**About this task:** Pull out every line in the entries below that contains the string "Indonesia", treating uppercase and lowercase letters as different.

**Input data:**
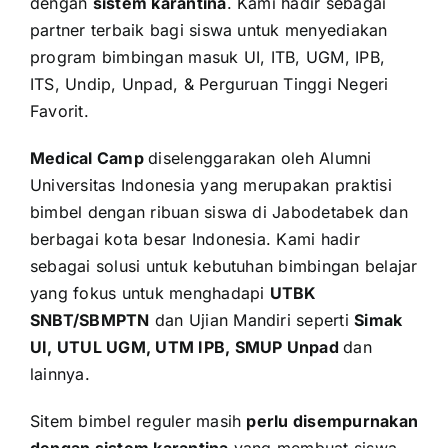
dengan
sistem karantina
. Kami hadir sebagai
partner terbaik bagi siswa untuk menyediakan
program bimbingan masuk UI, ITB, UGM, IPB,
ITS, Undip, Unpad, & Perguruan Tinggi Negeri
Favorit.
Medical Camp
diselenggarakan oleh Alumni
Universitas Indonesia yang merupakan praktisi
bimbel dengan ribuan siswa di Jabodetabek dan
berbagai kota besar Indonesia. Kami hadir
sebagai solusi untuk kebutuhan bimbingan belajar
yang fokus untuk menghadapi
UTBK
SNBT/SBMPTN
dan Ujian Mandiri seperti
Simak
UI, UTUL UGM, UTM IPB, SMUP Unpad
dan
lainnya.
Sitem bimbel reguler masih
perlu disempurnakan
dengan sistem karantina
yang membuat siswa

...

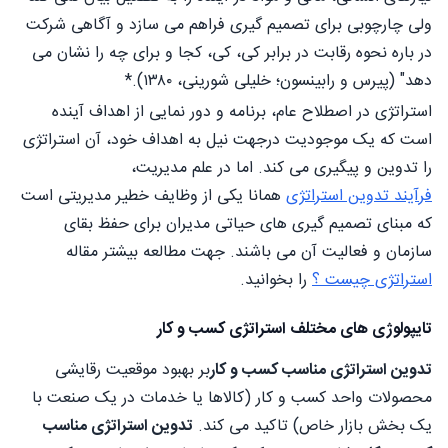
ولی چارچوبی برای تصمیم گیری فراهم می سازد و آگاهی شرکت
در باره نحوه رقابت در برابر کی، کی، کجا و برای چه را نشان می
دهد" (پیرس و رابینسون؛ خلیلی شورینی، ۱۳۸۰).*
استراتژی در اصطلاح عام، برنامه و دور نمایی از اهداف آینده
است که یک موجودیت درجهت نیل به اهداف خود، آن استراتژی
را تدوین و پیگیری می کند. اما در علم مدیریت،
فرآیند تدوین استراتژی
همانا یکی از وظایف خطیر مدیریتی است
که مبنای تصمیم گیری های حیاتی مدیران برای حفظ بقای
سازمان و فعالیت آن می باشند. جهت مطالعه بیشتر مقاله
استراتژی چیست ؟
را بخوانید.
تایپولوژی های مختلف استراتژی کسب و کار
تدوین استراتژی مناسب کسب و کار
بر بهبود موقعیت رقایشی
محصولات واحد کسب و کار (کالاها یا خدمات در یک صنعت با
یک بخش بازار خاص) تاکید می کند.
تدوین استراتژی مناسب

==

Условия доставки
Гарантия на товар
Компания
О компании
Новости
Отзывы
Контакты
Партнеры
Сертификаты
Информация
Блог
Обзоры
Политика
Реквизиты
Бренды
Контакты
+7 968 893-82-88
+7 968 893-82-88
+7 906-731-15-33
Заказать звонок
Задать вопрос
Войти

**Result for this task:**
Universitas Indonesia yang merupakan praktisi
berbagai kota besar Indonesia. Kami hadir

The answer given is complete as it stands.